Sunday, November 30, 2008

girl or woman?

I always wondered at what point I would feel like a woman, not a young lady, or a girl. I thought that gradually over the years I would make decisions that would take me farther away from girlhood and closer to womanhood. Part of me still exists in both worlds. I cry like a girl, am insecure like a girl, and still sneak peanut butter m&ms. But I also love like a woman, stand up for myself and my beliefs like a woman, and mail my own Christmas cards (something I have always associated with adulthood).

And on Thanksgiving I took one definite step away from girlhood and towards womanhood. It was after Thanksgiving dinner and everyone was sitting back to digest. I stood up, collected the plates, and went into the kitchen to do the dishes without a thought in the world. My mother had cooked all day, I certainly wasn’t going to let her clean. So there I was, for the next hour, washing dishes, while my aunts dried them, gossiping about life.

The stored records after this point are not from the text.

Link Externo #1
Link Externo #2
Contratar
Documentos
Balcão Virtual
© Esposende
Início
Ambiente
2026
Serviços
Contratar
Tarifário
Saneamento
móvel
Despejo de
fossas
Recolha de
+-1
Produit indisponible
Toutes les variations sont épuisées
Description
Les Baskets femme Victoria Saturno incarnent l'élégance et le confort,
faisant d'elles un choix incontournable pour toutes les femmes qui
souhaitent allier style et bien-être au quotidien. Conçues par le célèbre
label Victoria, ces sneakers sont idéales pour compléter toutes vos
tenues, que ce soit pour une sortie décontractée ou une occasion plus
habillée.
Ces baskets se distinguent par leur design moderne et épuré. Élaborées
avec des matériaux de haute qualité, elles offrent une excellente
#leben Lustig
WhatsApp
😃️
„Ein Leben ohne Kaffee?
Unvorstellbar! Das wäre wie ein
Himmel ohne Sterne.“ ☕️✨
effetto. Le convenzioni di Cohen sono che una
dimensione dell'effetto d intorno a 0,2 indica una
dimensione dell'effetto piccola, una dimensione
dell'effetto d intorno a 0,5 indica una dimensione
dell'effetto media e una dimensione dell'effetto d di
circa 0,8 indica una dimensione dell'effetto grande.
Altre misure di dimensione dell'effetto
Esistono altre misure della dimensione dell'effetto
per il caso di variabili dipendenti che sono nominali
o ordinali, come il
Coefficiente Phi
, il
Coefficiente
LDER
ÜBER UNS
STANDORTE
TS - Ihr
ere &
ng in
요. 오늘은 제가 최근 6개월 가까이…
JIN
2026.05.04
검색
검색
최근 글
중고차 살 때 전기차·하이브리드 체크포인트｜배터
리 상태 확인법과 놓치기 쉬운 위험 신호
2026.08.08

In years past I would grudgingly go help my aunts and mother clean up. But this year, I was leading the clean up, with my aunts helping me, with no grudge. It just seemed like what I should do.

This revelation may seem trivial, but to me, I really felt like I had taken one step toward being a “grown up.”

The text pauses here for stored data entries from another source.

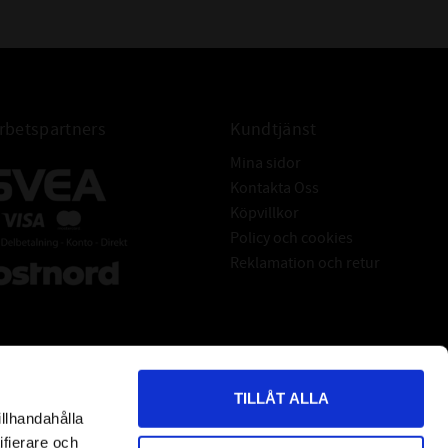
betspartners
Kundtjänst
Mina sidor
Kontakta Oss
Köpvillkor
Policy och cookies
Reklamation och retur
TILLÅT ALLA
illhandahålla
*
indicates required
ifierare och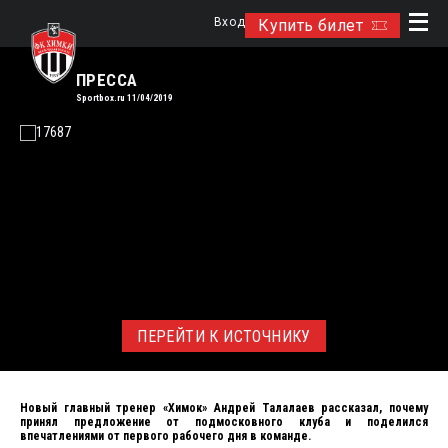
Вход
Купить билет
ПРЕССА
Sportbox.ru 11/04/2019
ПЕРЕЙТИ К ИСТОЧНИКУ
Новый главный тренер «Химок» Андрей Талалаев рассказал, почему
принял предложение от подмосковного клуба и поделился
впечатлениями от первого рабочего дня в команде.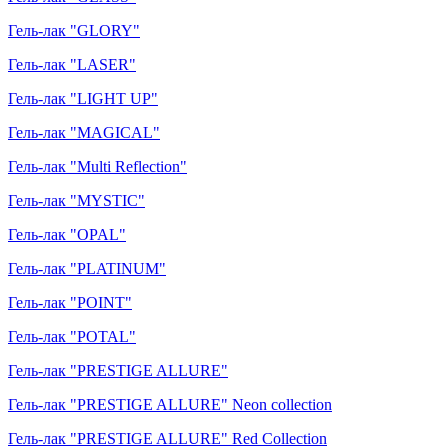
Гель-лак "GLORY"
Гель-лак "LASER"
Гель-лак "LIGHT UP"
Гель-лак "MAGICAL"
Гель-лак "Multi Reflection"
Гель-лак "MYSTIC"
Гель-лак "OPAL"
Гель-лак "PLATINUM"
Гель-лак "POINT"
Гель-лак "POTAL"
Гель-лак "PRESTIGE ALLURE"
Гель-лак "PRESTIGE ALLURE" Neon collection
Гель-лак "PRESTIGE ALLURE" Red Collection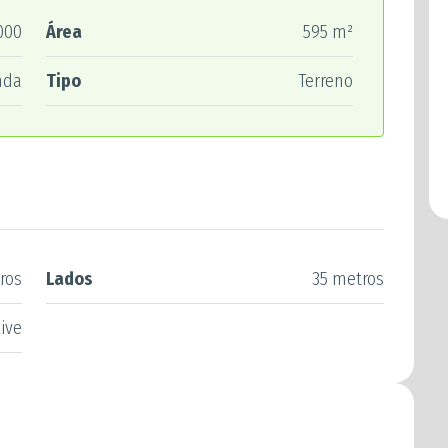
000
Área
595 m²
nda
Tipo
Terreno
ros
Lados
35 metros
live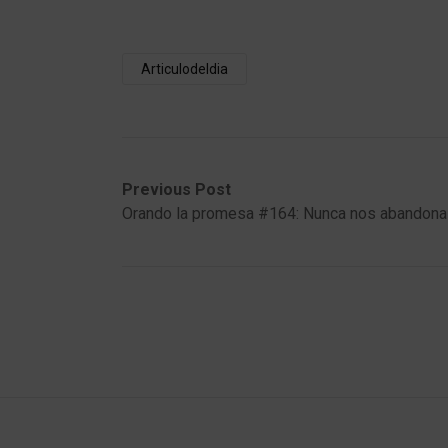
Articulodeldia
Post
Previous
Next
Previous Post
post:
post:
Orando la promesa #164: Nunca nos abandona
navigation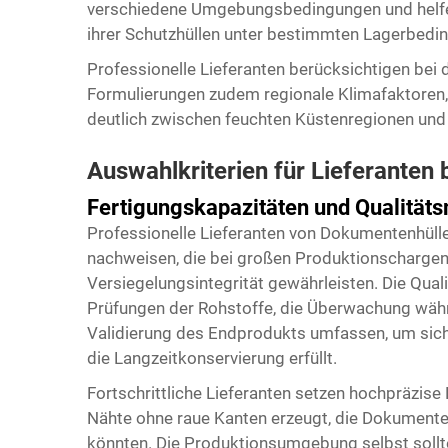
verschiedene Umgebungsbedingungen und helfen
ihrer Schutzhüllen unter bestimmten Lagerbedi
Professionelle Lieferanten berücksichtigen bei 
Formulierungen zudem regionale Klimafaktoren, 
deutlich zwischen feuchten Küstenregionen und
Auswahlkriterien für Lieferanten
Fertigungskapazitäten und Qualit
Professionelle Lieferanten von Dokumentenhül
nachweisen, die bei großen Produktionschargen 
Versiegelungsintegrität gewährleisten. Die Qua
Prüfungen der Rohstoffe, die Überwachung wäh
Validierung des Endprodukts umfassen, um sich
die Langzeitkonservierung erfüllt.
Fortschrittliche Lieferanten setzen hochpräzise 
Nähte ohne raue Kanten erzeugt, die Dokumente
könnten. Die Produktionsumgebung selbst sollte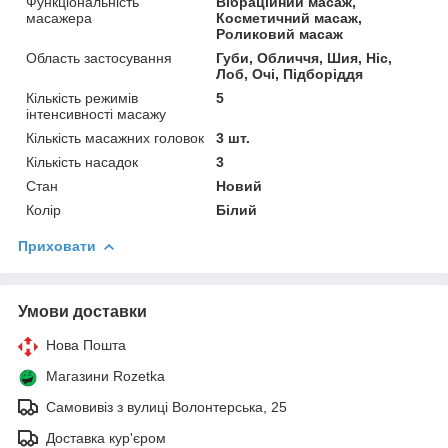
Функціональність
Вібраційний масаж,
масажера
Косметичний масаж,
Роликовий масаж
Область застосування
Губи, Обличчя, Шия, Ніс,
Лоб, Очі, Підборіддя
Кількість режимів
5
інтенсивності масажу
Кількість масажних головок
3 шт.
Кількість насадок
3
Стан
Новий
Колір
Білий
Приховати
Умови доставки
Нова Пошта
Магазини Rozetka
Самовивіз з вулиці Волонтерська, 25
Доставка кур'єром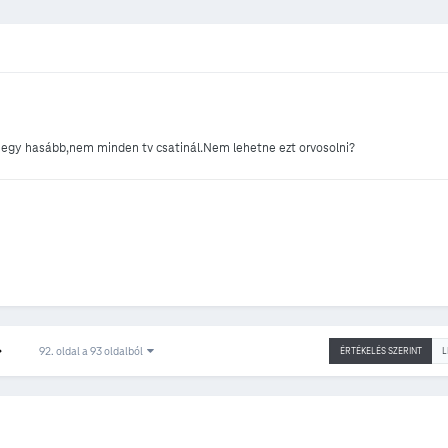
n egy hasább,nem minden tv csatinál.Nem lehetne ezt orvosolni?
92. oldal a 93 oldalból
ÉRTÉKELÉS SZERINT
L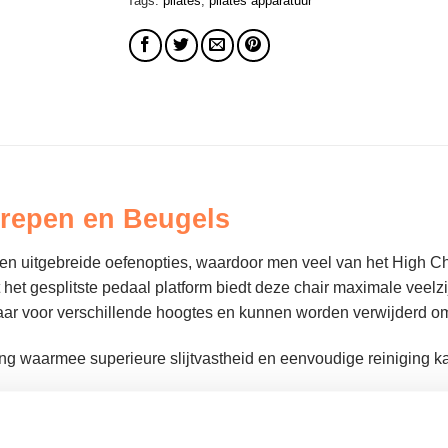
Tags:
pilates
,
pilates apparatuur
grepen en Beugels
n uitgebreide oefenopties, waardoor men veel van het High Cha
et gesplitste pedaal platform biedt deze chair maximale veelzi
baar voor verschillende hoogtes en kunnen worden verwijderd om 
ng waarmee superieure slijtvastheid en eenvoudige reiniging k
et wisselen van veren snel en probleemloos te laten verlopen.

Saturday, November 29, 2008

Things I'm thankful

Every year since I can remember my grandmother has asked me to give her a list of things I'm thankful for. At 13 years old it probably contained things like "bonne bell lip gloss." And while I am still thankful for a great lip gloss, my list has gotten a little bit better over the years. I know it is a few days past Thanksgiving, but, what the heck, tis the season to be grateful anyways.

So, for Thanksgiving 2008, here is a lit of things I am thankful for

  1. B.How much I love him. How much he loves me and shows and tells me. The things he does for me, because of me and with me. That is he spontaneous which makes me do things I wouldn’t do without him. His calming nature. That I’ve been able to sustain a relationship for 2 years.
  2. The things my mother has unknowingly taught me-kindness and caring and doing the little things to make other people smile
  3. My father’s humor, wit, and sarcasm. That I always be his friend, not just his daughter
  4. That my parents have made sound financial decisions so that the current financial downturn hasn’t affected us much
  5. That my parents taught me to live within my means- an invaluable lesson that I think will serve me well in the future
  6. My sister and how close we have become. And this year, I’m thankful for P. for making her happier
  7. My cat cheeto
  8. The strength to get through these last few years of school (hopefully)
  9. Happy friends
  10. Wine
  11. Chocolate (peanut butter m&ms)
  12. My core group of girlfriends that are wonderful, lovely, and who care for me like family
  13. The internet and how it has made communicating with friends and family so much easier
  14. How beautiful my twin niece and nephew are
  15. Gluten free food
  16. For having friends that care enough about my allergy to adapt their lifestyle so I can eat with them
  17. My job


showering thoughts

While conditioning my hair this morning, I had a thought. Time really does just fly by and if you don’t stop to savor it, it truly will pass you by. And in order to savor it- you have to plan it. Recently I was in a bar and was surprised by the appearance of my best friend, a girl I hadn’t seen in over two months! My shock at seeing her, combined with my beer tears, led to an emotional hug (at least on my end).

But how does that happen? How did my life go from spending hours with this gal pal everyday to not seeing her for over two months!? I was upset with myself for letting that time slip away- for not planning to see her.

That whole experience is just the first step of me realizing what thousands have before me: that post-graduation life is starkly different from the college days. Living next door and down the street from your best friends is incomparable in experience. You just knew that Friday nights would be spent together making debauchery at the bar, and that Wednesday nights were for wine and “Lost”. Nothing was planned, it just was the way it was.

It’s this doing, yet not planning, that i truly miss.

As I navigate this new lifestyle, I’m sure I’ll come across some other revelations as well. I just hope that I plan them into my work week, or I might pass them by.

Friday, November 28, 2008

Welcome to the quarterlife

This summer I went to five weddings. Five beautiful, lovely weddings and a few for some ladies I love like family. This summer, I also graduated college. and that was it. Proud as I was to participate in my graduation ceremony, it certainly wasn't a wedding. For one, there were 5,000 other individuals wearing the exact same outfit as me. (Not my idea of feeling special). For a few months I had a difficult time as some of my best gal pals were starting wonderful new adventures with their handsome hubbies while I was moving back into my parent's house to live somewhere for free as I started grad school.

So, as my beautiful friend has blogged about her wedding and her life as a newlywed, she has encouraged me to write about my twenty something life and all the ups and downs of navigating my twenties, and the ever pending quarter life.